A certain Edward Benlowes, who, though now forgotten, was a great man in his day, being styled by his Cambridge contemporaries "the excellently learned," was a distinguished proficient in this species of composition. Benlowes, however, and the school of poets to which he belonged, did not escape the lash of criticism, as there were people even in those days who preferred sense to shape, and who thought that verse ought not to be reduced to a piece of cabinet-maker's work, or the patterncutting of a milliner. Samuel Butler, in his "Character of a Small Poet," thus severely handles Mr. Benlowes on this particular head.
"There is no feat of activity, nor gambol of wit, that ever was performed by man, from him that vaults on Pegasus, to him that tumbles through the hoop of an anagram, but Benlowes has got the mastery of it, whether it be high-rope wit, or low-rope wit. He has all sorts of echoes, rebuses, chronograms, &c, besides carwitches, cleriches, and quibbles. As for altars and pyramids in poetry, he has outdone all men that way; for he has made a gridiron and a frying-pan in verse, that, besides the likeness in shape, the very tone and sound of the words did perfectly represent the noise that is made by these utensils, such as the old poet called Sartago loquendi. When he was a captain, he made all the furniture of his horse, from the bit to the crupper, in the beaten poetry, every verse being fitted to the proportion of the thing, with a moral allusion of the sense to the thing; as the bridle of moderation, the saddle of content, and the crupper of constancy: so that the same thing was to the epigram and emblem even as a mule is both horse and ass."—Butler's Genuine Remains: quoted by Sir Egerton Brydges, Restituta, vol. iii. p. 43.
These mean extravagancies were far from being confined to England, for about the same period they infected Italian, Spanish, and French literature.
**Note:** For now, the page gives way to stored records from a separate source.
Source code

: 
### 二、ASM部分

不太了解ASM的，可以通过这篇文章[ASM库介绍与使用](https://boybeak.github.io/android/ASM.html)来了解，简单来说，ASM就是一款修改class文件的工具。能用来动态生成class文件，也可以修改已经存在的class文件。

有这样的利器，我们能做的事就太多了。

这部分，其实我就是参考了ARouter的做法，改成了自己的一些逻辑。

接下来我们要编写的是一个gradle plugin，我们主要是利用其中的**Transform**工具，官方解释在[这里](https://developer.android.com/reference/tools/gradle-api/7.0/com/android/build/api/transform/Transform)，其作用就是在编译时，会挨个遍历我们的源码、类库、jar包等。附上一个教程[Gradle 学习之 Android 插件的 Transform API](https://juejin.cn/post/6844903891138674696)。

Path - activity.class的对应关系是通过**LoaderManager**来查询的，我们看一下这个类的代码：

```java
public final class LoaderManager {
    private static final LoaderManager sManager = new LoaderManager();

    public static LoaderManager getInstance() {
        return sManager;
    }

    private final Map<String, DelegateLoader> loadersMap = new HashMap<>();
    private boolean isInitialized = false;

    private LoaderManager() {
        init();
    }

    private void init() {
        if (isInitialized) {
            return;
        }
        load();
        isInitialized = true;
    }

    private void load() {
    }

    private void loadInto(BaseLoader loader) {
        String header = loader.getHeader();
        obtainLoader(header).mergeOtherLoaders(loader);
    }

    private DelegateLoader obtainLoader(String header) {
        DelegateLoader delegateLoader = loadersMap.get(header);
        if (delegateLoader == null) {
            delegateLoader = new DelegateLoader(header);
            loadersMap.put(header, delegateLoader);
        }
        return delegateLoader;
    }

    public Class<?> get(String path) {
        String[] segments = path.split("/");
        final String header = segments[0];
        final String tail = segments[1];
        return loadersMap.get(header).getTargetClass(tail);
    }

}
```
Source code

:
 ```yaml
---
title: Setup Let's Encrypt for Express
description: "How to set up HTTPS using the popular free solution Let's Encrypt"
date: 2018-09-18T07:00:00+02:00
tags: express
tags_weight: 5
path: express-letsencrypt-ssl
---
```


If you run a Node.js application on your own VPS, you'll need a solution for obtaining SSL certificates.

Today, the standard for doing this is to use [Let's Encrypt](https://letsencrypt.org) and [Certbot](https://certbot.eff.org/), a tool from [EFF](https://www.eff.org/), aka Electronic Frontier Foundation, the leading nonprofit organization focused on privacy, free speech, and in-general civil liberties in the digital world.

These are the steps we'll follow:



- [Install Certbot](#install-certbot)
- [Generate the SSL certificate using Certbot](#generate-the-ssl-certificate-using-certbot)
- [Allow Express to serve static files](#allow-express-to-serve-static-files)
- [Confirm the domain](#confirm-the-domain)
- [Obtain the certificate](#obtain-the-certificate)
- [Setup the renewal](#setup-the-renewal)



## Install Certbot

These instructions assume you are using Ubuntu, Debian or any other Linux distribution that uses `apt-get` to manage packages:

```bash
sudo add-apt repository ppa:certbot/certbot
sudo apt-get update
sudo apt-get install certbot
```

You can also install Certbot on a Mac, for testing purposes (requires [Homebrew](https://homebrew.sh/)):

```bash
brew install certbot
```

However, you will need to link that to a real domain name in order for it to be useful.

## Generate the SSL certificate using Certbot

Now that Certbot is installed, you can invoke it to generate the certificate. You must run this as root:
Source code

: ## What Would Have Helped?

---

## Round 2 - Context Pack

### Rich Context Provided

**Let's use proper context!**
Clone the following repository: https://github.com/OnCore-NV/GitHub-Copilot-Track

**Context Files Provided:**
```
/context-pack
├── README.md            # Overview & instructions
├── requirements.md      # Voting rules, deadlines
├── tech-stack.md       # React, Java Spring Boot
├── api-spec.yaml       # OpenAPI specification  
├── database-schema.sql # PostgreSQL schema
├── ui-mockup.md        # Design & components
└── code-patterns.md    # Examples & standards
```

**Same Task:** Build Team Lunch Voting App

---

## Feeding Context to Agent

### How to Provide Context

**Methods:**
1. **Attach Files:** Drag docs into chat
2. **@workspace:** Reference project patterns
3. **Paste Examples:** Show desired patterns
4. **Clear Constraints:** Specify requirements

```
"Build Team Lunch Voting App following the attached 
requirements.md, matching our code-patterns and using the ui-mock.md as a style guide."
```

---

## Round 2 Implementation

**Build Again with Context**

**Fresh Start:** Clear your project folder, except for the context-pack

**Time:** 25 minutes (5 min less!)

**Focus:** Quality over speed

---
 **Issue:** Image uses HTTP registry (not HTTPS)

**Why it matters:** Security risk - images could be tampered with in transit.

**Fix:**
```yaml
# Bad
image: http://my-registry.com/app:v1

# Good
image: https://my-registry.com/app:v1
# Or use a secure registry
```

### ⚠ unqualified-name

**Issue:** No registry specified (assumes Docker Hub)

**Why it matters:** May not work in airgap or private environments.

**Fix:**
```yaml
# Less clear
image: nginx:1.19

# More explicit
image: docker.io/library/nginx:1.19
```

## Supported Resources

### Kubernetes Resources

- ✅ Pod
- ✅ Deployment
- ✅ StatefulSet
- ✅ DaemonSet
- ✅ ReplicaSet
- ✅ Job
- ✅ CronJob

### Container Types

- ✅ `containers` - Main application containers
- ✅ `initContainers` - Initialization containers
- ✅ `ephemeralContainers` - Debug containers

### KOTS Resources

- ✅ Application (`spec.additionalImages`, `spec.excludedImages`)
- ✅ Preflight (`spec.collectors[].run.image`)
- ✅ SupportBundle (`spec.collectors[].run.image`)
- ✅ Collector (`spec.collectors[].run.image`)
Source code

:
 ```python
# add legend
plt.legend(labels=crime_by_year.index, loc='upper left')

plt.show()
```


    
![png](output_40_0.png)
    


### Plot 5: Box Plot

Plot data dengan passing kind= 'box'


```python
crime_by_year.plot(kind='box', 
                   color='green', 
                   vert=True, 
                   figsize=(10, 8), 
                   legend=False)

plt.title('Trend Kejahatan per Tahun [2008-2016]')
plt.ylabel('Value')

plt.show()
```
We have seen a manuscript quarrel in shaped rhymes between two Neapolitan poetasters, where one of the contending parties addressed a lampoon to the other in the form of a cocozzo or gourd, which is their national emblem of stupidity: to this the antagonist replied by verses shaped like a certain vase de nuit; and this again was met by a poem shaped like a what we cannot name. It sometimes required a little force of imagination to trace any resemblance between the outline of the verses and the objects meant to be typified ; but, generally speaking, the name of the object was introduced somewhere in the lines, and thus did the same duty as the old sign-painters' inscriptions, "This is meant for a horse—this is an eagle," &c. &c.; and so saving a good deal of trouble in the way of conjecture.
Now and then a man of real genius would put on these ridiculous shackles, and write good poetry in spite of them. The two following old French specimens are very curious and spirited. The first of them, or the bottle, may be even called a fine bacchanalian poem. We believe they were both written by Panard, about the year 1640.
Que mon f 1 a c o n me semble bon! Sans lui l'ennui me nuit, me suit; je sens mes sens mourants, pesants. Quand je le tiens, Dieux! que je suis bien! que son aspect est agréable! que je fais cas de ses divins présens! C'est de son sein fécond, c'est de ses heureux flancs que coule ce nectar si doux, si delectable, qui rend tous les esprits, tous les cœurs satisfaits! Cher objet de mes vœux, tu fais toute ma gloire. Tant que mon cœur vivra, de tes charmants bienfaits il saura conserver la fidèle mémoire.